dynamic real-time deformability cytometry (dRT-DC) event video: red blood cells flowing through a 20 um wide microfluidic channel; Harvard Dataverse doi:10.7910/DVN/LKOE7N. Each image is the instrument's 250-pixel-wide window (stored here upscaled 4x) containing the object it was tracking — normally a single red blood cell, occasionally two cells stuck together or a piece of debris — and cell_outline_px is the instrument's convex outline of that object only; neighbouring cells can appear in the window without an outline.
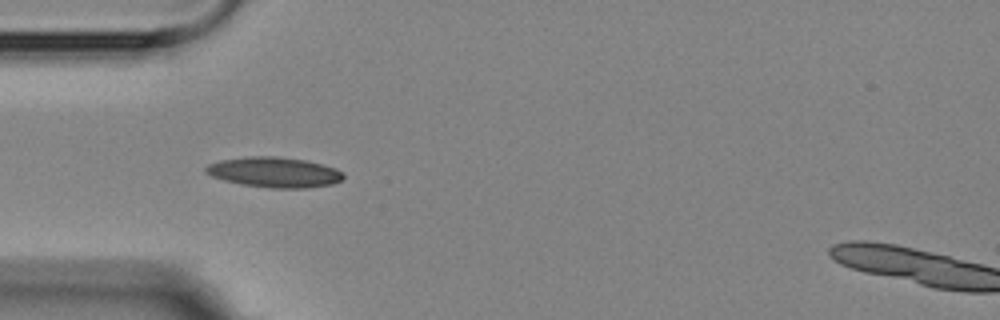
{"species": "Egyptian fruit bat (a non-hibernating species)", "species_latin": "Rousettus aegyptiacus", "temperature_condition": "room temperature", "stored_images_in_passage": 4, "camera_frame_rate_fps": 3000, "um_per_image_px": 0.085, "animal": {"sex": "female"}, "frame": {"image": 1, "passage_image": 1, "time_ms": 0.0, "image_size_px": [1000, 320], "cell_outline_px": [[344, 176], [340, 180], [332, 184], [308, 188], [272, 188], [240, 184], [224, 180], [212, 176], [204, 172], [204, 168], [208, 164], [220, 160], [248, 156], [276, 156], [308, 160], [324, 164], [336, 168], [344, 172]], "centroid_in_image_um": [23.33, 14.63], "position_along_channel_um": 61.7, "area_um2": 24.51}}
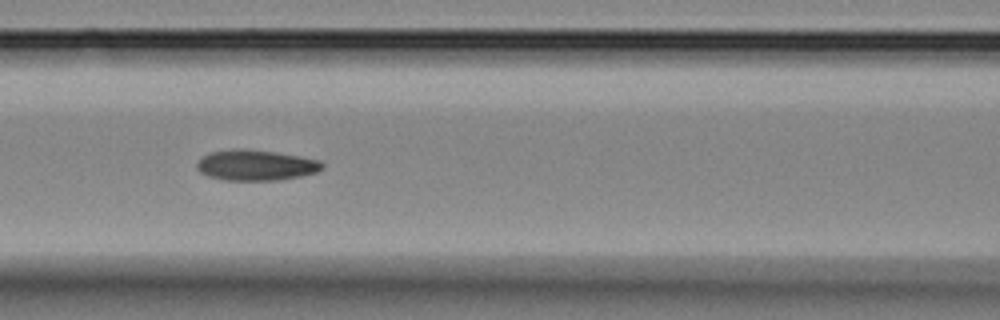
{"frame": {"image": 2, "passage_image": 3, "time_ms": 2.333, "image_size_px": [1000, 320], "cell_outline_px": [[324, 168], [316, 172], [300, 176], [280, 180], [224, 180], [208, 176], [200, 172], [196, 168], [196, 164], [204, 156], [212, 152], [232, 148], [244, 148], [272, 152], [320, 160], [324, 164]], "centroid_in_image_um": [21.74, 14.04], "position_along_channel_um": 144.9, "area_um2": 22.25}}
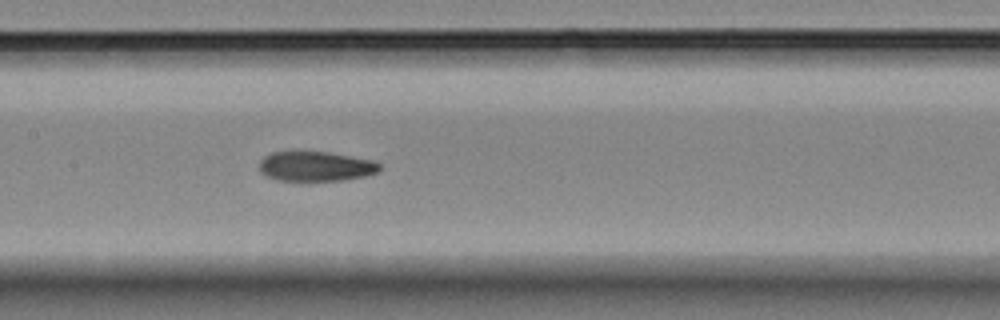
{"frame": {"image": 3, "passage_image": 4, "time_ms": 3.333, "image_size_px": [1000, 320], "cell_outline_px": [[380, 172], [364, 176], [344, 180], [276, 180], [260, 172], [260, 160], [264, 156], [272, 152], [292, 148], [300, 148], [328, 152], [376, 160], [380, 164]], "centroid_in_image_um": [26.82, 14.07], "position_along_channel_um": 180.6, "area_um2": 21.79}}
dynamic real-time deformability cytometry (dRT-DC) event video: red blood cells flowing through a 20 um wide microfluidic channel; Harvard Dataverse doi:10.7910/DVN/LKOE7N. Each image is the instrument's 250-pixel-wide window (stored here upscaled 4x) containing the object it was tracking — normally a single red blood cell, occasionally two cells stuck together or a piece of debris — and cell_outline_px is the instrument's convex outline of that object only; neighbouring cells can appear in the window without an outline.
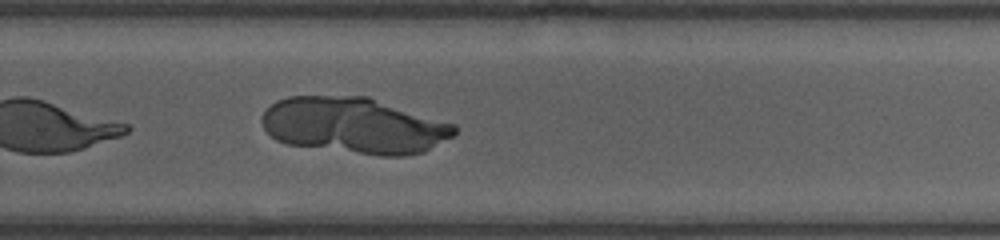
{"species": "human", "species_latin": "Homo sapiens", "temperature_condition": "room temperature", "stored_images_in_passage": 28, "camera_frame_rate_fps": 3000, "um_per_image_px": 0.085, "donor": {"sex": "female"}, "frame": {"image": 1, "passage_image": 28, "time_ms": 12.333, "image_size_px": [1000, 240], "cell_outline_px": [[456, 132], [452, 136], [424, 152], [404, 156], [380, 156], [288, 144], [276, 140], [264, 128], [260, 120], [260, 116], [276, 100], [288, 96], [368, 96], [456, 124]], "centroid_in_image_um": [30.1, 10.66], "position_along_channel_um": 299.7, "area_um2": 63.12}}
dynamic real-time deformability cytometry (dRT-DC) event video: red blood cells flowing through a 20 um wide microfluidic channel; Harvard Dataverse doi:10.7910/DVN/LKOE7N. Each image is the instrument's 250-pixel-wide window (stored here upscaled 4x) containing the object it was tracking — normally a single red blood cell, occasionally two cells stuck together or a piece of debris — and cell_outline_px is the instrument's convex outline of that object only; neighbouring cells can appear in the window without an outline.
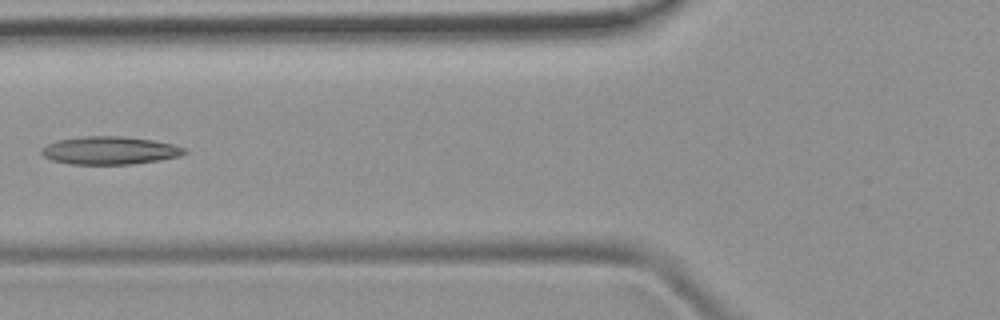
{"species": "common noctule bat (a hibernating species)", "species_latin": "Nyctalus noctula", "temperature_condition": "room temperature", "stored_images_in_passage": 6, "camera_frame_rate_fps": 3000, "um_per_image_px": 0.085, "animal": {"sex": "female", "body_mass_g": 19.9}, "frame": {"image": 1, "passage_image": 5, "time_ms": 5.667, "image_size_px": [1000, 320], "cell_outline_px": [[188, 152], [180, 156], [160, 160], [132, 164], [68, 164], [52, 160], [44, 156], [40, 152], [40, 148], [56, 140], [80, 136], [120, 136], [152, 140], [172, 144], [188, 148]], "centroid_in_image_um": [9.33, 12.79], "position_along_channel_um": 116.5, "area_um2": 23.47}}
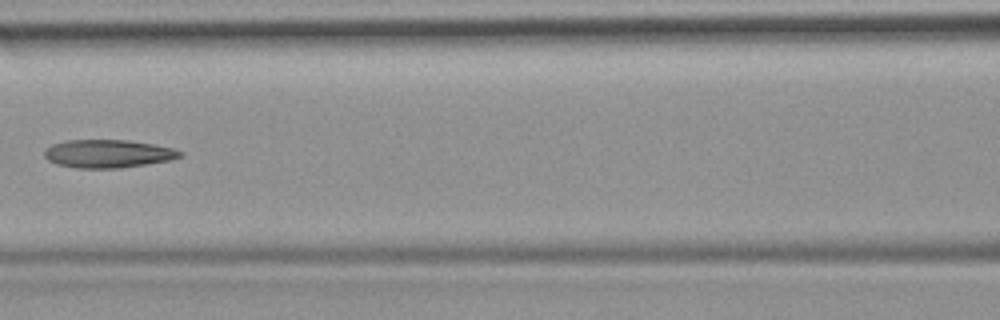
{"frame": {"image": 2, "passage_image": 6, "time_ms": 6.667, "image_size_px": [1000, 320], "cell_outline_px": [[184, 156], [168, 160], [148, 164], [120, 168], [76, 168], [56, 164], [48, 160], [44, 156], [44, 152], [52, 144], [64, 140], [128, 140], [152, 144], [172, 148], [184, 152]], "centroid_in_image_um": [9.18, 13.06], "position_along_channel_um": 157.4, "area_um2": 22.25}}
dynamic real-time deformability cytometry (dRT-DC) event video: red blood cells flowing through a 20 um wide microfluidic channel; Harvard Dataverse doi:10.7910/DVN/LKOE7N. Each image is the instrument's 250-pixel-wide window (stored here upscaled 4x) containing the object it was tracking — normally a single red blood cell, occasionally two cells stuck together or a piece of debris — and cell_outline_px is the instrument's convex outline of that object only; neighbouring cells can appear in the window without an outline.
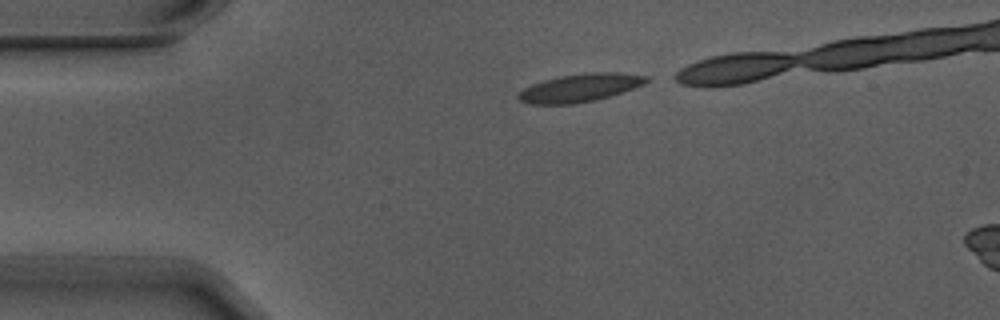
{"species": "Egyptian fruit bat (a non-hibernating species)", "species_latin": "Rousettus aegyptiacus", "temperature_condition": "warm", "stored_images_in_passage": 3, "camera_frame_rate_fps": 3000, "um_per_image_px": 0.085, "animal": {"sex": "male"}, "frame": {"image": 1, "passage_image": 1, "time_ms": 0.0, "image_size_px": [1000, 320], "cell_outline_px": [[648, 80], [644, 84], [596, 100], [572, 104], [532, 104], [520, 100], [516, 96], [524, 88], [532, 84], [544, 80], [560, 76], [588, 72], [620, 72], [648, 76]], "centroid_in_image_um": [49.29, 7.45], "position_along_channel_um": 35.7, "area_um2": 20.69}}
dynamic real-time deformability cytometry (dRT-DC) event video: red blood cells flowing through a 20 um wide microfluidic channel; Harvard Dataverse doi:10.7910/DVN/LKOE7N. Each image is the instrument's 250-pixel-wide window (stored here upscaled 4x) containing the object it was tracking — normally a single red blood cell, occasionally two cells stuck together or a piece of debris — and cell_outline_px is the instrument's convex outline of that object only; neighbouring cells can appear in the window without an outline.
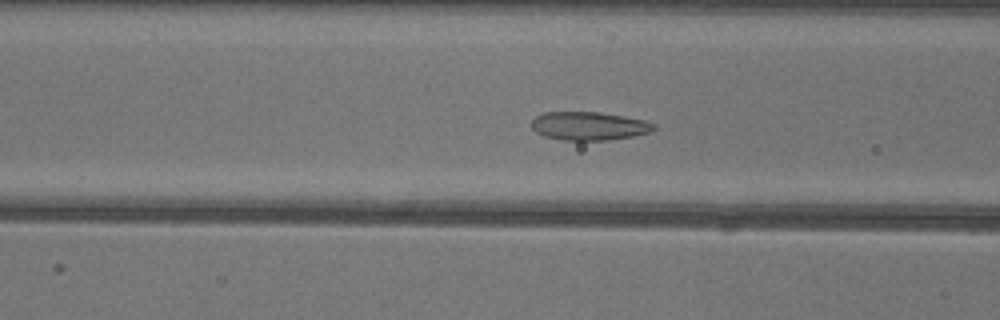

◆ **Directions for this task**:
Repeat everything in the records precisely. Images are excluded from the copy.

◆ **Response**:
dynamic real-time deformability cytometry (dRT-DC) event video: red blood cells flowing through a 20 um wide microfluidic channel; Harvard Dataverse doi:10.7910/DVN/LKOE7N. Each image is the instrument's 250-pixel-wide window (stored here upscaled 4x) containing the object it was tracking — normally a single red blood cell, occasionally two cells stuck together or a piece of debris — and cell_outline_px is the instrument's convex outline of that object only; neighbouring cells can appear in the window without an outline.
{"species": "Egyptian fruit bat (a non-hibernating species)", "species_latin": "Rousettus aegyptiacus", "temperature_condition": "room temperature", "stored_images_in_passage": 4, "camera_frame_rate_fps": 3000, "um_per_image_px": 0.085, "animal": {"sex": "female"}, "frame": {"image": 1, "passage_image": 1, "time_ms": 0.0, "image_size_px": [1000, 320], "cell_outline_px": [[344, 176], [340, 180], [332, 184], [308, 188], [272, 188], [240, 184], [224, 180], [212, 176], [204, 172], [204, 168], [208, 164], [220, 160], [248, 156], [276, 156], [308, 160], [324, 164], [336, 168], [344, 172]], "centroid_in_image_um": [23.33, 14.63], "position_along_channel_um": 61.7, "area_um2": 24.51}}
{"frame": {"image": 2, "passage_image": 3, "time_ms": 2.333, "image_size_px": [1000, 320], "cell_outline_px": [[324, 168], [316, 172], [300, 176], [280, 180], [224, 180], [208, 176], [200, 172], [196, 168], [196, 164], [204, 156], [212, 152], [232, 148], [244, 148], [272, 152], [320, 160], [324, 164]], "centroid_in_image_um": [21.74, 14.04], "position_along_channel_um": 144.9, "area_um2": 22.25}}
{"frame": {"image": 3, "passage_image": 4, "time_ms": 3.333, "image_size_px": [1000, 320], "cell_outline_px": [[380, 172], [364, 176], [344, 180], [276, 180], [260, 172], [260, 160], [264, 156], [272, 152], [292, 148], [300, 148], [328, 152], [376, 160], [380, 164]], "centroid_in_image_um": [26.82, 14.07], "position_along_channel_um": 180.6, "area_um2": 21.79}}
dynamic real-time deformability cytometry (dRT-DC) event video: red blood cells flowing through a 20 um wide microfluidic channel; Harvard Dataverse doi:10.7910/DVN/LKOE7N. Each image is the instrument's 250-pixel-wide window (stored here upscaled 4x) containing the object it was tracking — normally a single red blood cell, occasionally two cells stuck together or a piece of debris — and cell_outline_px is the instrument's convex outline of that object only; neighbouring cells can appear in the window without an outline.
{"species": "human", "species_latin": "Homo sapiens", "temperature_condition": "room temperature", "stored_images_in_passage": 28, "camera_frame_rate_fps": 3000, "um_per_image_px": 0.085, "donor": {"sex": "female"}, "frame": {"image": 1, "passage_image": 28, "time_ms": 12.333, "image_size_px": [1000, 240], "cell_outline_px": [[456, 132], [452, 136], [424, 152], [404, 156], [380, 156], [288, 144], [276, 140], [264, 128], [260, 120], [260, 116], [276, 100], [288, 96], [368, 96], [456, 124]], "centroid_in_image_um": [30.1, 10.66], "position_along_channel_um": 299.7, "area_um2": 63.12}}
dynamic real-time deformability cytometry (dRT-DC) event video: red blood cells flowing through a 20 um wide microfluidic channel; Harvard Dataverse doi:10.7910/DVN/LKOE7N. Each image is the instrument's 250-pixel-wide window (stored here upscaled 4x) containing the object it was tracking — normally a single red blood cell, occasionally two cells stuck together or a piece of debris — and cell_outline_px is the instrument's convex outline of that object only; neighbouring cells can appear in the window without an outline.
{"species": "common noctule bat (a hibernating species)", "species_latin": "Nyctalus noctula", "temperature_condition": "room temperature", "stored_images_in_passage": 6, "camera_frame_rate_fps": 3000, "um_per_image_px": 0.085, "animal": {"sex": "female", "body_mass_g": 19.9}, "frame": {"image": 1, "passage_image": 5, "time_ms": 5.667, "image_size_px": [1000, 320], "cell_outline_px": [[188, 152], [180, 156], [160, 160], [132, 164], [68, 164], [52, 160], [44, 156], [40, 152], [40, 148], [56, 140], [80, 136], [120, 136], [152, 140], [172, 144], [188, 148]], "centroid_in_image_um": [9.33, 12.79], "position_along_channel_um": 116.5, "area_um2": 23.47}}
{"frame": {"image": 2, "passage_image": 6, "time_ms": 6.667, "image_size_px": [1000, 320], "cell_outline_px": [[184, 156], [168, 160], [148, 164], [120, 168], [76, 168], [56, 164], [48, 160], [44, 156], [44, 152], [52, 144], [64, 140], [128, 140], [152, 144], [172, 148], [184, 152]], "centroid_in_image_um": [9.18, 13.06], "position_along_channel_um": 157.4, "area_um2": 22.25}}
dynamic real-time deformability cytometry (dRT-DC) event video: red blood cells flowing through a 20 um wide microfluidic channel; Harvard Dataverse doi:10.7910/DVN/LKOE7N. Each image is the instrument's 250-pixel-wide window (stored here upscaled 4x) containing the object it was tracking — normally a single red blood cell, occasionally two cells stuck together or a piece of debris — and cell_outline_px is the instrument's convex outline of that object only; neighbouring cells can appear in the window without an outline.
{"species": "Egyptian fruit bat (a non-hibernating species)", "species_latin": "Rousettus aegyptiacus", "temperature_condition": "warm", "stored_images_in_passage": 3, "camera_frame_rate_fps": 3000, "um_per_image_px": 0.085, "animal": {"sex": "male"}, "frame": {"image": 1, "passage_image": 1, "time_ms": 0.0, "image_size_px": [1000, 320], "cell_outline_px": [[648, 80], [644, 84], [596, 100], [572, 104], [532, 104], [520, 100], [516, 96], [524, 88], [532, 84], [544, 80], [560, 76], [588, 72], [620, 72], [648, 76]], "centroid_in_image_um": [49.29, 7.45], "position_along_channel_um": 35.7, "area_um2": 20.69}}
dynamic real-time deformability cytometry (dRT-DC) event video: red blood cells flowing through a 20 um wide microfluidic channel; Harvard Dataverse doi:10.7910/DVN/LKOE7N. Each image is the instrument's 250-pixel-wide window (stored here upscaled 4x) containing the object it was tracking — normally a single red blood cell, occasionally two cells stuck together or a piece of debris — and cell_outline_px is the instrument's convex outline of that object only; neighbouring cells can appear in the window without an outline.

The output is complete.